Fast-forward 76 years to my performance at the Paragliding World Cup Super Final, and I was feeling a bond with those pioneers.  For I was deep in the lower half of the ranking too, my heart searching for redemption.  So to Cristo I flew, and, suddenly, heavenly, all was well again!  The bastard was perched up there so God-damn beautifully, I had to believe again!  Circling around him like a happy little fly around a lamp of faith, he whispered in my ear so I understood what I already knew but in those moments of angst had started to forget.  That all is good in the garden.  One rotation (around him).  That we are the lucky ones, living the dream.  Another rotation.  And that I should respect group flying a bit more and not improvise my own lines all the time (especially at a place as tricky and unpredictable as Valadares).  Simple things, really.

Thank you, Jesus, for being there for me and my friends on that day, your figure striking us in a way not less valid than religion, with the pure awe of your majesty in that surreal garden of yours, that psychedelic garden of sea, rock, jungle and city so beautiful, you must be feeling quite the groove up there.  So we joined you in it.
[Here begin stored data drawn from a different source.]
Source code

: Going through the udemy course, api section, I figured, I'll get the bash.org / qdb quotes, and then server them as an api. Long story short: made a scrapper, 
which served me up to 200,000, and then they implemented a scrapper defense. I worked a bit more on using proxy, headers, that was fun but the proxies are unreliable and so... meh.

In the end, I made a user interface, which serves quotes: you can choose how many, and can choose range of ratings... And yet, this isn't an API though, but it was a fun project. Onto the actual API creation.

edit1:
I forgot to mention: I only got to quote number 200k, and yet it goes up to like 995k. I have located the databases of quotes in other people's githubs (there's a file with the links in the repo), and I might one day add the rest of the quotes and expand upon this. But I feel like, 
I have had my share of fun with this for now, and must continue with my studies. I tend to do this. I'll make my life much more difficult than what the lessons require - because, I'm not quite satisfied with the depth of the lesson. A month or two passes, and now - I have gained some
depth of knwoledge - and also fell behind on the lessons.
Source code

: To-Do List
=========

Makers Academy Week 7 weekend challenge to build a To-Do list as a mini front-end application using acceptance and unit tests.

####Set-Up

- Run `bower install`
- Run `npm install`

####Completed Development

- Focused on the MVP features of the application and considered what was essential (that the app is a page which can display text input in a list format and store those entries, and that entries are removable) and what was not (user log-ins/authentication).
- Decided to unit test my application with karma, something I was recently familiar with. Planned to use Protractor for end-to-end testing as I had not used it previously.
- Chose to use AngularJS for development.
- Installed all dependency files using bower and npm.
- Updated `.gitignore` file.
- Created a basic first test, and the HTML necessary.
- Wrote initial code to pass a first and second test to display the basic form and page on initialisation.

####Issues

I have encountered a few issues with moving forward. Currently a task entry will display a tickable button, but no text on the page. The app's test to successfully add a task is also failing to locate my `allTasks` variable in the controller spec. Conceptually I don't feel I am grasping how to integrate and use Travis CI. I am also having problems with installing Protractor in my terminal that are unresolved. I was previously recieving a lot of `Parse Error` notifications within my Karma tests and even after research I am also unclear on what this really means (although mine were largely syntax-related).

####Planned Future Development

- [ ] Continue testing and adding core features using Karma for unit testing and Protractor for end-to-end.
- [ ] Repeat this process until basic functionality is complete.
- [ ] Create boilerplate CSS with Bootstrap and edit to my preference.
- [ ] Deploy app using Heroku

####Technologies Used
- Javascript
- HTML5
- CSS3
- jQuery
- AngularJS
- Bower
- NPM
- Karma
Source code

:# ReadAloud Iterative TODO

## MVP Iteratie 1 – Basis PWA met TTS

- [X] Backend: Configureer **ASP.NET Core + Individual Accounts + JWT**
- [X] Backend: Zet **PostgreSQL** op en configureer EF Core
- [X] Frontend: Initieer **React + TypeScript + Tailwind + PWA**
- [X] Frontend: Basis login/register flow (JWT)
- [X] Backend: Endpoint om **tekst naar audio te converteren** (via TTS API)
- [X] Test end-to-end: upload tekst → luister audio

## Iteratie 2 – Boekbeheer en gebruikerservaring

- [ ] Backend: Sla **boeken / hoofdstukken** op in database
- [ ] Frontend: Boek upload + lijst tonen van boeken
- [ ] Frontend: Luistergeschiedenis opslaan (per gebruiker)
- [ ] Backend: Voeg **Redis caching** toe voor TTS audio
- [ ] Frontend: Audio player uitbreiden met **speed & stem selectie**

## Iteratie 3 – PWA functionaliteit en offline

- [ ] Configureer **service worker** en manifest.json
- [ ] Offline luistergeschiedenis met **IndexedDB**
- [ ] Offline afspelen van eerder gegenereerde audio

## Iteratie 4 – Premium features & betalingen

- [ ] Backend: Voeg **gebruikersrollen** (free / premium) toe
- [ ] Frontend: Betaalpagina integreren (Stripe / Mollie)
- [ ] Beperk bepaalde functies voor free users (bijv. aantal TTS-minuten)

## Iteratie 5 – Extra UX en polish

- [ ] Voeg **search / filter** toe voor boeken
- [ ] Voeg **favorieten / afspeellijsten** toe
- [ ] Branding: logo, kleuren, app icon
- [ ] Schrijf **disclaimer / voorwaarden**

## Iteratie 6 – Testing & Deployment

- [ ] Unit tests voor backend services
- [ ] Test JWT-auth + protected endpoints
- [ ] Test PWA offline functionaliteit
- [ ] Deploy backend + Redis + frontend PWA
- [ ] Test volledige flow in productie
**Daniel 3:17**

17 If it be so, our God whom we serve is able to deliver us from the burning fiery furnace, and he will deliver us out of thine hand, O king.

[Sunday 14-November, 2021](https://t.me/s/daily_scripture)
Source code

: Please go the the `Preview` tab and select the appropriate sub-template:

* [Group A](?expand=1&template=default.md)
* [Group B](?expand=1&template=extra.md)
I’ve been asked many times by people who don’t fly: “What’s the best place you’ve flown at?”  My standard answer is that there is no such “best” place – that asking me this question is like asking me who the most beautiful woman in the world is – there is no such woman.  But if I have to choose, I choose Saint André for pure racing and Rio de Janeiro for pure beauty.  This season I was lucky to fly both places for the second time in my life, and they both delivered marvelously.  Except that this time I managed to get the Super Jesus Bonus of getting to the Cristo, too.  It hadn’t been a big goal of mine or anything, I had just thought it would be cool to do it.  But when I glided high between the puffy clouds, his statue looming larger and larger to the backdrop of the urban jungle, granite monoliths, bays and islands and beaches beyond, when I could see him in front of me as the glorious piece of godly sculpture watching over this great city, arms open, serene – that’s when I understood.

The rapture.  I didn’t need to be Christian, but I could have converted right that instant.

Convert I didn’t.  I was still Yassen the failed super-finalist atheist, in need of redemption, and now I was getting redemption full on!  YES, Cristo!  Yes!!

So I was circling around him, at all heights, from his feet to his waist to his arms and around the head and above and back down again, clockwise and counterclockwise – I was enveloping him like a tireless hug that wants nothing else but what hugs always want – to keep hugging.  I was hugging him with the arms of the atheist not believing in god but seeing god, and feeling at that moment not what the New Testament says about some mostly fictional son of god, but what any sensual person is bound to experience in his life in those few but magic moments of truth.  That all the beauty in this world is One and all is divine.  And he who sees this, who feels this, who knows this – he is blessed to be.  As we all were, flying with the Cristo on that day.

p.s. If you ever have a problem, such as ridiculously fucking up a Paragliding World Cup Superfinal in Brazil, I suggest turning up to his statue for help.  Remember, that’s what he’s perched on that cliff for – helping a brother pilot out, making us feel great again.